Dual Athlon MP (Palomino) Results

Thanks to Linux Networx, we were given the opportunity to benchmark MILC version 6 code on a dual Athlon MP motherboard. This processors were 1.2 GHz, and the system had 1 GB of physical memory.

Optimization by Packing Data Structures

The plot below shows the performance of the improved staggered fermion code, su3_rmd_symzk1_asqtad. The red curve is standard MILC 6 code. The green curve is from a version of the same code which has been modified by Steve Gottlieb and Dick Foster to pack the corresponding data structures from the sites of the lattice together. The blue curve adds to this data restructuring the use of SSE math routines (matrix-matrix and matrix-vector multiplies).

Palomino chips support SSE binaries, though AMD warns that performance will not necessarily match the speedup on Intel chips. That is, SSE instructions are supplied primarily for binary compatibility. Indeed, on the MILC code the SSE optimized code runs no faster. We have yet to implement the math routines in 3DNow!.
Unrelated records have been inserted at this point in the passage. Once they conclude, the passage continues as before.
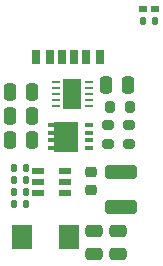
<source format=gbr>
%TF.GenerationSoftware,KiCad,Pcbnew,8.0.8*%
%TF.CreationDate,2025-03-31T18:12:56-07:00*%
%TF.ProjectId,stoplight,73746f70-6c69-4676-9874-2e6b69636164,0.1*%
%TF.SameCoordinates,Original*%
%TF.FileFunction,Paste,Top*%
%TF.FilePolarity,Positive*%
%FSLAX46Y46*%
G04 Gerber Fmt 4.6, Leading zero omitted, Abs format (unit mm)*
G04 Created by KiCad (PCBNEW 8.0.8) date 2025-03-31 18:12:56*
%MOMM*%
%LPD*%
G01*
G04 APERTURE LIST*
G04 Aperture macros list*
%AMRoundRect*
0 Rectangle with rounded corners*
0 $1 Rounding radius*
0 $2 $3 $4 $5 $6 $7 $8 $9 X,Y pos of 4 corners*
0 Add a 4 corners polygon primitive as box body*
4,1,4,$2,$3,$4,$5,$6,$7,$8,$9,$2,$3,0*
0 Add four circle primitives for the rounded corners*
1,1,$1+$1,$2,$3*
1,1,$1+$1,$4,$5*
1,1,$1+$1,$6,$7*
1,1,$1+$1,$8,$9*
0 Add four rect primitives between the rounded corners*
20,1,$1+$1,$2,$3,$4,$5,0*
20,1,$1+$1,$4,$5,$6,$7,0*
20,1,$1+$1,$6,$7,$8,$9,0*
20,1,$1+$1,$8,$9,$2,$3,0*%
G04 Aperture macros list end*
%ADD10R,0.660000X0.280000*%
%ADD11R,1.500000X2.500000*%
%ADD12RoundRect,0.200000X0.275000X-0.200000X0.275000X0.200000X-0.275000X0.200000X-0.275000X-0.200000X0*%
%ADD13RoundRect,0.250000X-1.100000X0.325000X-1.100000X-0.325000X1.100000X-0.325000X1.100000X0.325000X0*%
%ADD14RoundRect,0.140000X-0.140000X-0.170000X0.140000X-0.170000X0.140000X0.170000X-0.140000X0.170000X0*%
%ADD15RoundRect,0.135000X0.135000X0.185000X-0.135000X0.185000X-0.135000X-0.185000X0.135000X-0.185000X0*%
%ADD16RoundRect,0.250000X0.250000X0.475000X-0.250000X0.475000X-0.250000X-0.475000X0.250000X-0.475000X0*%
%ADD17RoundRect,0.250000X-0.250000X-0.475000X0.250000X-0.475000X0.250000X0.475000X-0.250000X0.475000X0*%
%ADD18R,1.070000X0.530000*%
%ADD19R,0.800000X0.400000*%
%ADD20R,2.000000X2.600000*%
%ADD21R,1.800000X2.000000*%
%ADD22RoundRect,0.135000X-0.135000X-0.185000X0.135000X-0.185000X0.135000X0.185000X-0.135000X0.185000X0*%
%ADD23RoundRect,0.225000X0.250000X-0.225000X0.250000X0.225000X-0.250000X0.225000X-0.250000X-0.225000X0*%
%ADD24R,0.640000X0.540000*%
%ADD25RoundRect,0.200000X0.200000X0.275000X-0.200000X0.275000X-0.200000X-0.275000X0.200000X-0.275000X0*%
%ADD26RoundRect,0.140000X0.140000X0.170000X-0.140000X0.170000X-0.140000X-0.170000X0.140000X-0.170000X0*%
%ADD27RoundRect,0.200000X-0.275000X0.200000X-0.275000X-0.200000X0.275000X-0.200000X0.275000X0.200000X0*%
%ADD28RoundRect,0.250000X-0.475000X0.250000X-0.475000X-0.250000X0.475000X-0.250000X0.475000X0.250000X0*%
%ADD29R,0.700000X1.200000*%
%ADD30R,0.800000X1.200000*%
G04 APERTURE END LIST*
D10*
%TO.C,U2*%
X151718000Y-76173200D03*
X151718000Y-75673200D03*
X151718000Y-75173200D03*
X151718000Y-74673200D03*
X151718000Y-74173200D03*
X148898000Y-74173200D03*
X148898000Y-74673200D03*
X148898000Y-75173200D03*
X148898000Y-75673200D03*
X148898000Y-76173200D03*
D11*
X150308000Y-75173200D03*
%TD*%
D12*
%TO.C,R3*%
X153308400Y-79437800D03*
X153308400Y-77787800D03*
%TD*%
D13*
%TO.C,C1*%
X154422800Y-81811982D03*
X154422800Y-84761982D03*
%TD*%
D14*
%TO.C,C8*%
X145394400Y-81401200D03*
X146354400Y-81401200D03*
%TD*%
D15*
%TO.C,R5*%
X146384400Y-82417200D03*
X145364400Y-82417200D03*
%TD*%
D16*
%TO.C,C6*%
X146907600Y-77049700D03*
X145007600Y-77049700D03*
%TD*%
D17*
%TO.C,C5*%
X145007600Y-75017700D03*
X146907600Y-75017700D03*
%TD*%
D18*
%TO.C,U1*%
X149698400Y-83555200D03*
X149698400Y-82605200D03*
X149698400Y-81655200D03*
X147398400Y-81655200D03*
X147398400Y-82605200D03*
X147398400Y-83555200D03*
%TD*%
D19*
%TO.C,Q1*%
X151750000Y-79760000D03*
X151750000Y-79100000D03*
X151750000Y-78450000D03*
X151750000Y-77800000D03*
X148550000Y-77800000D03*
X148550000Y-78450000D03*
X148550000Y-79100000D03*
X148550000Y-79760000D03*
D20*
X149800000Y-78780000D03*
%TD*%
D21*
%TO.C,L1*%
X146033400Y-87243200D03*
X150033400Y-87243200D03*
%TD*%
D22*
%TO.C,R14*%
X156290000Y-69000000D03*
X157310000Y-69000000D03*
%TD*%
D23*
%TO.C,C2*%
X151882800Y-83299982D03*
X151882800Y-81749982D03*
%TD*%
D16*
%TO.C,C3*%
X155050800Y-74419800D03*
X153150800Y-74419800D03*
%TD*%
D24*
%TO.C,LED1*%
X156260000Y-68000000D03*
X157340000Y-68000000D03*
%TD*%
D25*
%TO.C,R1*%
X155164600Y-76287700D03*
X153514600Y-76287700D03*
%TD*%
D16*
%TO.C,C9*%
X146907600Y-79081700D03*
X145007600Y-79081700D03*
%TD*%
D26*
%TO.C,C4*%
X146354400Y-84449200D03*
X145394400Y-84449200D03*
%TD*%
D27*
%TO.C,R2*%
X155086400Y-77787800D03*
X155086400Y-79437800D03*
%TD*%
D22*
%TO.C,R4*%
X145364400Y-83433200D03*
X146384400Y-83433200D03*
%TD*%
D28*
%TO.C,C7*%
X152097400Y-86801200D03*
X152097400Y-88701200D03*
%TD*%
D29*
%TO.C,USB1*%
X150420000Y-72060000D03*
X148420000Y-72060000D03*
D30*
X147220000Y-72060000D03*
D29*
X149420000Y-72060000D03*
X151420000Y-72060000D03*
D30*
X152620000Y-72060000D03*
%TD*%
D28*
%TO.C,C10*%
X154129400Y-86801200D03*
X154129400Y-88701200D03*
%TD*%
M02*

</source>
The cache line size on an Athlon is 64 bytes, and the fundamental data structures used in the MILC computations are 72 bytes (su3 matrix) and 24 bytes (su3 vector). When the matrices are traversed with a large stride (normal MILC code), two cache lines must be loaded for each matrix. However, only 72 of the 128 bytes loaded are in general useful. By packing the matrices together, the extra 56 bytes loaded with one matrix belong to another matrix which may be used before expiry from the cache. The speedup on Pentium 4 processors is much more pronounced (see New P4 Optimizations).

SMP Performance

The plot below shows, in red, the performance of a single binary, as well as the simultaneous performance of two copies of the same binary running on each of the two processors. Scaling is quite good on this motherboard for this code.